TASK REQUIREMENTS –
An exact transcription is needed, starting at the line containing "22: 19500 -> 20600" and running through the last line of the records, with every picture left out.

RECORDS TO PROCESS –
----

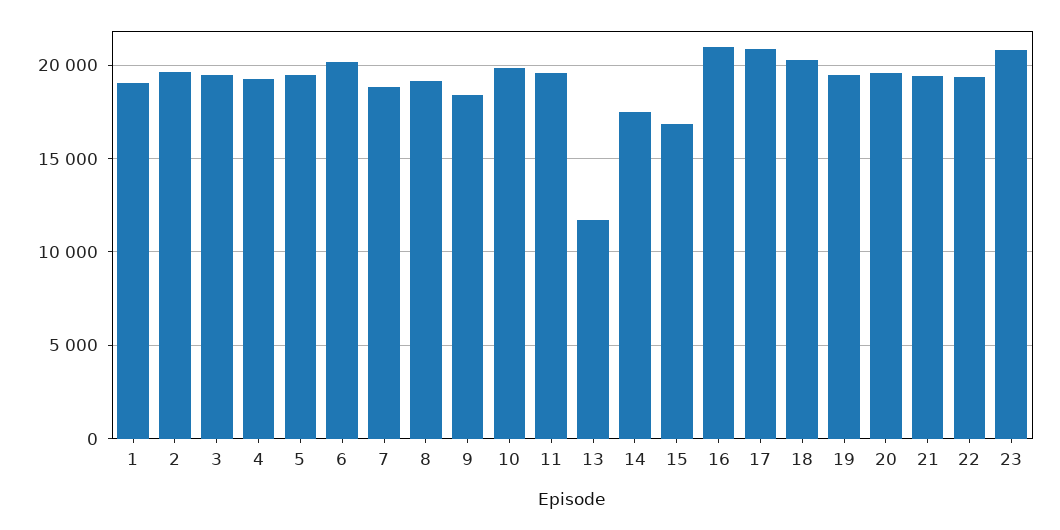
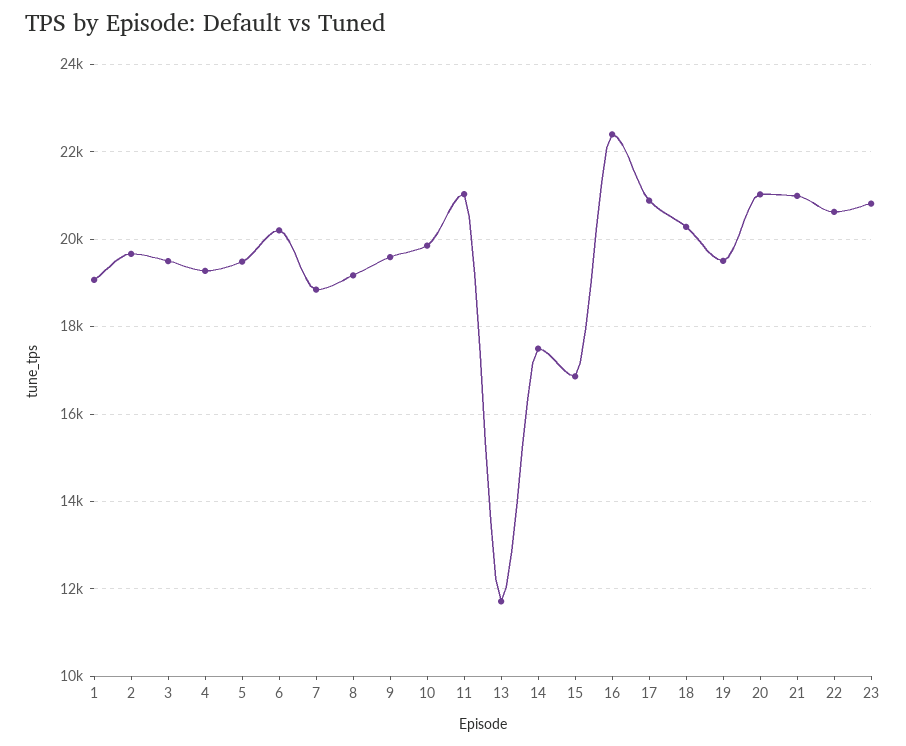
9: 18500 -> 19600
11: 19500 -> 21000
16: 21000 -> 22400
20: 19500 -> 21000
21: 19500 -> 21000
22: 19500 -> 20600

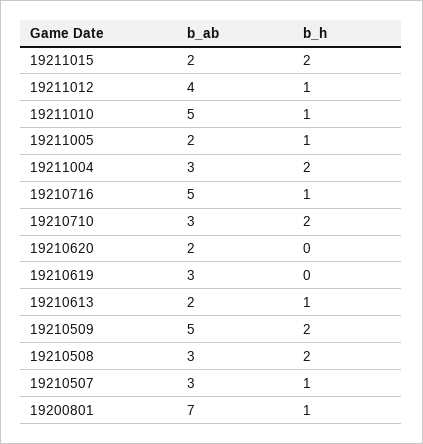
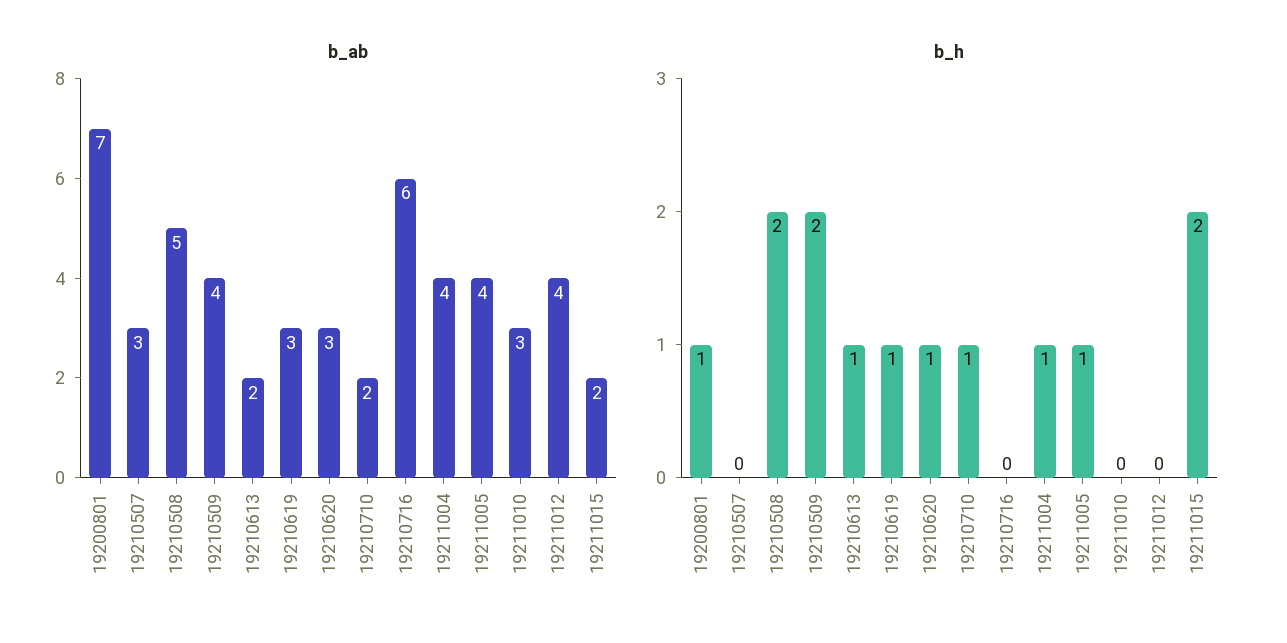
b_h, 19211012: 1 -> 0
b_ab, 19211010: 5 -> 3
b_h, 19211010: 1 -> 0
b_ab, 19211005: 2 -> 4
b_ab, 19211004: 3 -> 4
b_h, 19211004: 2 -> 1
b_ab, 19210716: 5 -> 6
b_h, 19210716: 1 -> 0
b_ab, 19210710: 3 -> 2
b_h, 19210710: 2 -> 1
b_ab, 19210620: 2 -> 3
b_h, 19210620: 0 -> 1
b_h, 19210619: 0 -> 1
b_ab, 19210509: 5 -> 4
b_ab, 19210508: 3 -> 5
b_h, 19210507: 1 -> 0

----

TASK SOLUTION –
22: 19500 -> 20600

b_h, 19211012: 1 -> 0
b_ab, 19211010: 5 -> 3
b_h, 19211010: 1 -> 0
b_ab, 19211005: 2 -> 4
b_ab, 19211004: 3 -> 4
b_h, 19211004: 2 -> 1
b_ab, 19210716: 5 -> 6
b_h, 19210716: 1 -> 0
b_ab, 19210710: 3 -> 2
b_h, 19210710: 2 -> 1
b_ab, 19210620: 2 -> 3
b_h, 19210620: 0 -> 1
b_h, 19210619: 0 -> 1
b_ab, 19210509: 5 -> 4
b_ab, 19210508: 3 -> 5
b_h, 19210507: 1 -> 0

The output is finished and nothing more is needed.